# [WHAT YOU ARE ASKED TO DO]
Rewrite all of the material below as a numbered list, one line per item with blank lines left out, and don't include the pictures in your answer.
[Start of section]
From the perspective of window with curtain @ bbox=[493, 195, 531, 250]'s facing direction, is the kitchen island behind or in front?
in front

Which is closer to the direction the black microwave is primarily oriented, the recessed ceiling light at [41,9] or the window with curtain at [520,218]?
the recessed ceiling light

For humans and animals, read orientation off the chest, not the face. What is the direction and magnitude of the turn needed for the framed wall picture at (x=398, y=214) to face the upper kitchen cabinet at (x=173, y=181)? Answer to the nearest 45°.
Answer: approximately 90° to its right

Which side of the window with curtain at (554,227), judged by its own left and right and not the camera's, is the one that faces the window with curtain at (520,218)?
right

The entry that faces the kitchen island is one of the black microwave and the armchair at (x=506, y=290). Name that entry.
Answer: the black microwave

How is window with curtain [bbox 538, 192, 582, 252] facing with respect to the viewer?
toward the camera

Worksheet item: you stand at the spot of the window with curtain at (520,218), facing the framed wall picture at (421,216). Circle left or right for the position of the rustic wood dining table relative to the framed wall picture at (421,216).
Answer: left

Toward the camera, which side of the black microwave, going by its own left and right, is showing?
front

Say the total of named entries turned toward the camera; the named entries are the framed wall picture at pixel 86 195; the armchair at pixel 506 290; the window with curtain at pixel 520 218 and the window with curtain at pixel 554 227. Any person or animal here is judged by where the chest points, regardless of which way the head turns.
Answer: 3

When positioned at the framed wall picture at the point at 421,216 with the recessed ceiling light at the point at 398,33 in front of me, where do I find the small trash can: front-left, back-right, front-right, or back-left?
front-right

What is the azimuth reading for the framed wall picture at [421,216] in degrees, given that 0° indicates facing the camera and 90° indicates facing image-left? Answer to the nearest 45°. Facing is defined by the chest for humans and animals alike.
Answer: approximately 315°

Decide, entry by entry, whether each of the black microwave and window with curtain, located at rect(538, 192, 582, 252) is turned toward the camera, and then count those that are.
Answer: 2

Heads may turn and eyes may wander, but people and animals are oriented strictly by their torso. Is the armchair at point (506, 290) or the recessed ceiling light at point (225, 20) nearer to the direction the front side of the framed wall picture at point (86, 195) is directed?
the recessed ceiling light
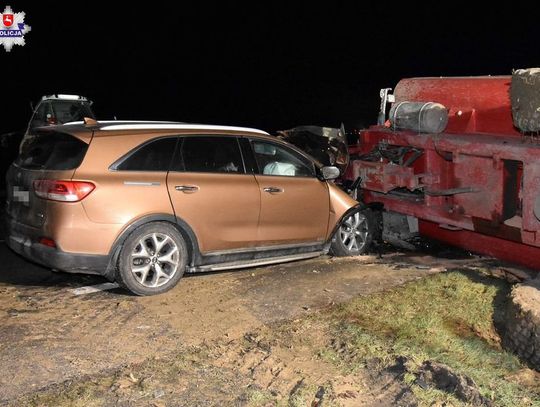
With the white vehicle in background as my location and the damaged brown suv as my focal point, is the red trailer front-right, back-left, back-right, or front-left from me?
front-left

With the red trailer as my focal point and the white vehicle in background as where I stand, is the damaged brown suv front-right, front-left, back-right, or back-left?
front-right

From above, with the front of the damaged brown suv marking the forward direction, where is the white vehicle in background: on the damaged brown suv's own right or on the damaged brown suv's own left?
on the damaged brown suv's own left

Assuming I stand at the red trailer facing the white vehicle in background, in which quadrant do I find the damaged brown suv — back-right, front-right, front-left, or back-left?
front-left

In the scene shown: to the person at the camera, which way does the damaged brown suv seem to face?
facing away from the viewer and to the right of the viewer

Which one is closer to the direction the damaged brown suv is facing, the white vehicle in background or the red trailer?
the red trailer

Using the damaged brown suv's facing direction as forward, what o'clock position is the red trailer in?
The red trailer is roughly at 1 o'clock from the damaged brown suv.

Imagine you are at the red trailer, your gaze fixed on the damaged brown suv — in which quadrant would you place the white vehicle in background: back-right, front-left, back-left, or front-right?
front-right
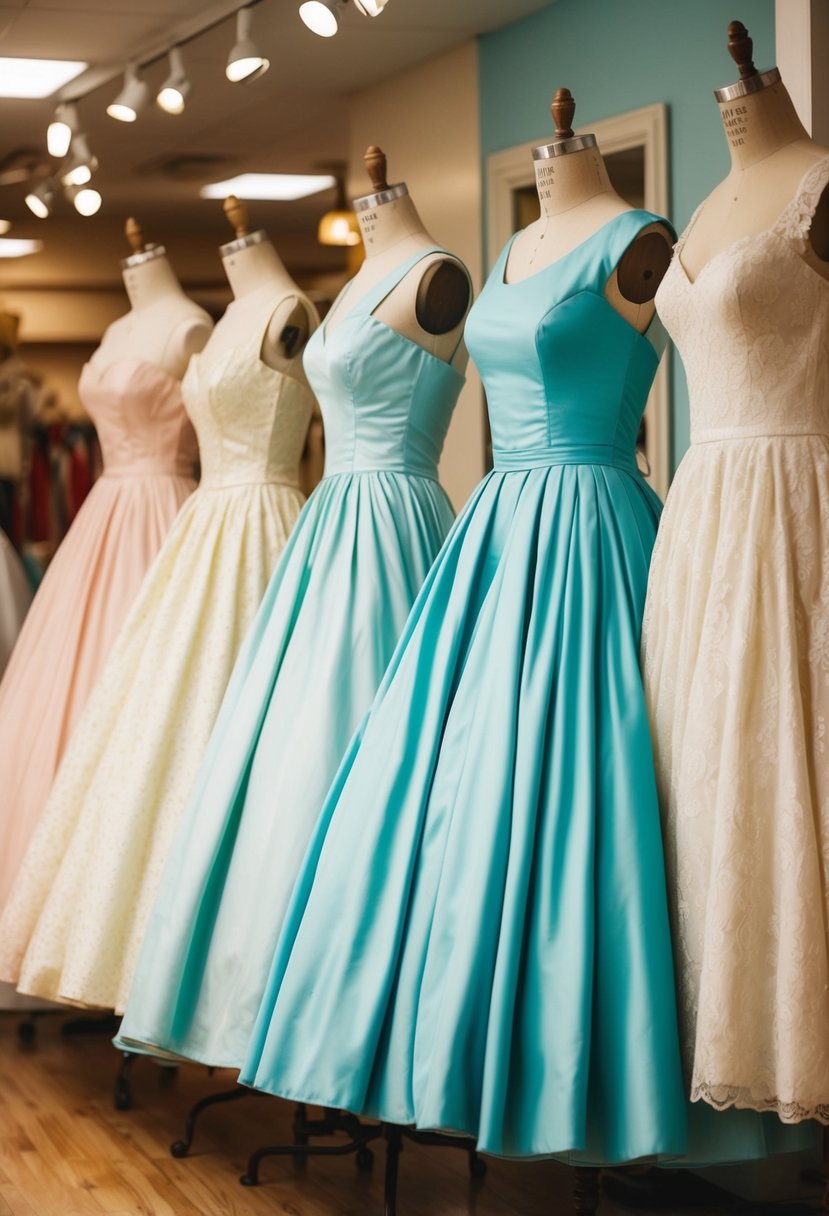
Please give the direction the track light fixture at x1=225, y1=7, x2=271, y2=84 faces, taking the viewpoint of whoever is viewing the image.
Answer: facing the viewer and to the right of the viewer

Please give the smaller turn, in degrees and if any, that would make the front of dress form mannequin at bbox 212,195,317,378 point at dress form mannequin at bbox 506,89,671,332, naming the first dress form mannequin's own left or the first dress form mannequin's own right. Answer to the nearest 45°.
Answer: approximately 90° to the first dress form mannequin's own left

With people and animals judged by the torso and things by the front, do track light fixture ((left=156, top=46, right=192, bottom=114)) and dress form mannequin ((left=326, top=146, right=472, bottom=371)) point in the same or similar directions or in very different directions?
same or similar directions

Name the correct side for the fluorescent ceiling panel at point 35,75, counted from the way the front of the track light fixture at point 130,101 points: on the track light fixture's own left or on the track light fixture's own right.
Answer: on the track light fixture's own right

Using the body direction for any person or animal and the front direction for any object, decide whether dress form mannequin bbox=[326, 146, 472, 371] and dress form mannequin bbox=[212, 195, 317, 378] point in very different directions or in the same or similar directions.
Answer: same or similar directions

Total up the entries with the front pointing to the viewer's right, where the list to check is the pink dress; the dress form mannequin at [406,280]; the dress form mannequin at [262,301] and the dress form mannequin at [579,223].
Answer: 0

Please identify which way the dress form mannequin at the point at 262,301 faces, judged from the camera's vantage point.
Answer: facing the viewer and to the left of the viewer

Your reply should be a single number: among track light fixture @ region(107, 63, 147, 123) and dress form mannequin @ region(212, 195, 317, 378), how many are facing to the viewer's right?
0

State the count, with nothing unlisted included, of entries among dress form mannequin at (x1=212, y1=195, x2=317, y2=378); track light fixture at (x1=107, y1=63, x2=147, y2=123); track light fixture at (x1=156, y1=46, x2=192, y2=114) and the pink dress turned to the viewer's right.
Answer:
[End of section]
# [ANSWER SPACE]
1. From the perspective of window with curtain @ bbox=[493, 195, 531, 250]'s facing direction, is the kitchen island behind or in front?
2. in front
3. Which is closer to the direction the black microwave is primarily oriented, the recessed ceiling light at [41,9] or the window with curtain at [520,218]?
4. the recessed ceiling light
5. For humans and animals, read orientation off the chest, not the face. What is the direction and magnitude of the turn needed for the framed wall picture at (x=398, y=214) to face the upper kitchen cabinet at (x=173, y=181)? Answer to the nearest 45°.
6. Answer: approximately 90° to its right
7. Which side of the window with curtain at (554,227), judged by its own left and right and not the camera's, is the one that faces the window with curtain at (520,218)?
8. right
9. The entry that faces the kitchen island is one of the black microwave and the armchair at (x=506, y=290). Name that entry.
10. Answer: the black microwave
11. How is window with curtain [bbox 538, 192, 582, 252] facing with respect to the viewer?
12. toward the camera
13. Worksheet item: you stand at the spot of the window with curtain at (520,218), facing the framed wall picture at (421,216). Circle left or right for the position of the rustic wood dining table relative to the framed wall picture at (421,216).
14. Answer: left
15. Toward the camera, which side of the black microwave, going by its own left and right, is showing?
16. front
17. Say the total of named entries turned toward the camera; the named entries are the framed wall picture at pixel 86 195; the armchair at pixel 506 290; the window with curtain at pixel 520 218 and the window with curtain at pixel 554 227. Any person or animal here is judged by where the chest points, regardless of which way the head turns.
18. Answer: 3
19. When positioned at the framed wall picture at the point at 421,216 with the recessed ceiling light at the point at 398,33 in front of me, where do I find the small trash can: front-left, back-right, front-right, or back-left?
20. front-right
21. What is the azimuth reading for the framed wall picture at [421,216] in degrees, given that 0° indicates facing the camera and 90° indicates facing image-left? Answer to the nearest 45°. Facing is defined by the chest for humans and animals alike.
22. Answer: approximately 315°
23. Decide, entry by entry, whether each of the black microwave and window with curtain, located at rect(538, 192, 582, 252) is turned toward the camera, and then count those that are.
24. Answer: 2
25. Heads may turn and eyes may wander, but people and animals are oriented strictly by their torso. Is the armchair at point (506, 290) or the recessed ceiling light at point (225, 20) nearer to the direction the front side of the framed wall picture at point (86, 195) is directed?
26. the recessed ceiling light
27. With the white vehicle in background as my location and the damaged brown suv as my focal point, is the red trailer front-right, back-left, back-right, or front-left from me?
28. front-left
29. With the red trailer as my focal point and the white vehicle in background as where I stand, is the damaged brown suv front-right, front-left, back-right, or back-left?
30. front-right
31. From above, with the front of the damaged brown suv marking the forward direction, where is the white vehicle in background: on the damaged brown suv's own right or on the damaged brown suv's own left?
32. on the damaged brown suv's own left
33. Assuming I stand at the red trailer facing the white vehicle in background, in which quadrant do I find the damaged brown suv — back-right, front-right, front-left, or back-left?
34. front-left
35. In the scene shown: to the person at the camera, which way does the damaged brown suv seem to face?
36. facing away from the viewer and to the right of the viewer
37. Which one is closer to the direction the damaged brown suv is facing, the white vehicle in background or the red trailer?
38. the red trailer
39. Using the damaged brown suv's facing direction as forward, what o'clock position is the red trailer in?
40. The red trailer is roughly at 1 o'clock from the damaged brown suv.
41. Imagine you are at the red trailer, your gaze fixed on the damaged brown suv — in which quadrant would you place the white vehicle in background: back-right, front-left, back-left, or front-right?
42. front-right
43. Please give the direction the track light fixture at x1=225, y1=7, x2=271, y2=84 faces, taking the viewpoint of whoever is viewing the image.
44. Answer: facing the viewer and to the right of the viewer
45. Please give the smaller turn, in degrees and if any, that would make the front of dress form mannequin at bbox 212,195,317,378 point at dress form mannequin at bbox 506,89,671,332, naming the first dress form mannequin's own left or the first dress form mannequin's own right. Answer to the nearest 45°.
46. Answer: approximately 90° to the first dress form mannequin's own left
47. With people and animals judged by the torso and things by the front, do track light fixture ((left=156, top=46, right=192, bottom=114)) and dress form mannequin ((left=326, top=146, right=472, bottom=371)) point in the same or similar directions or in very different directions?
48. same or similar directions
49. Name the correct side for the fluorescent ceiling panel at point 35,75, counted from the way the front of the track light fixture at point 130,101 points: on the track light fixture's own left or on the track light fixture's own right.
50. Answer: on the track light fixture's own right
51. Using the body direction for any person or animal and the front direction for any object, decide whether dress form mannequin bbox=[326, 146, 472, 371] and dress form mannequin bbox=[212, 195, 317, 378] point in very different directions or in the same or similar directions.
52. Answer: same or similar directions
53. Total up the entries with the front pointing to the viewer's right, where the list to check is the pink dress; the dress form mannequin at [406,280]; the dress form mannequin at [262,301] and the dress form mannequin at [579,223].
54. Answer: 0
55. Please identify which way the dress form mannequin at the point at 262,301 faces, judged from the camera's vantage point.
56. Answer: facing the viewer and to the left of the viewer
57. Your reply should be a single number: among track light fixture @ region(107, 63, 147, 123) and dress form mannequin @ region(212, 195, 317, 378), how many are facing to the viewer's right?
58. 0
59. State the count, with nothing unlisted included, of entries among dress form mannequin at (x1=212, y1=195, x2=317, y2=378); track light fixture at (x1=107, y1=63, x2=147, y2=123); track light fixture at (x1=156, y1=46, x2=192, y2=114) and the pink dress turned to the viewer's right.
60. Answer:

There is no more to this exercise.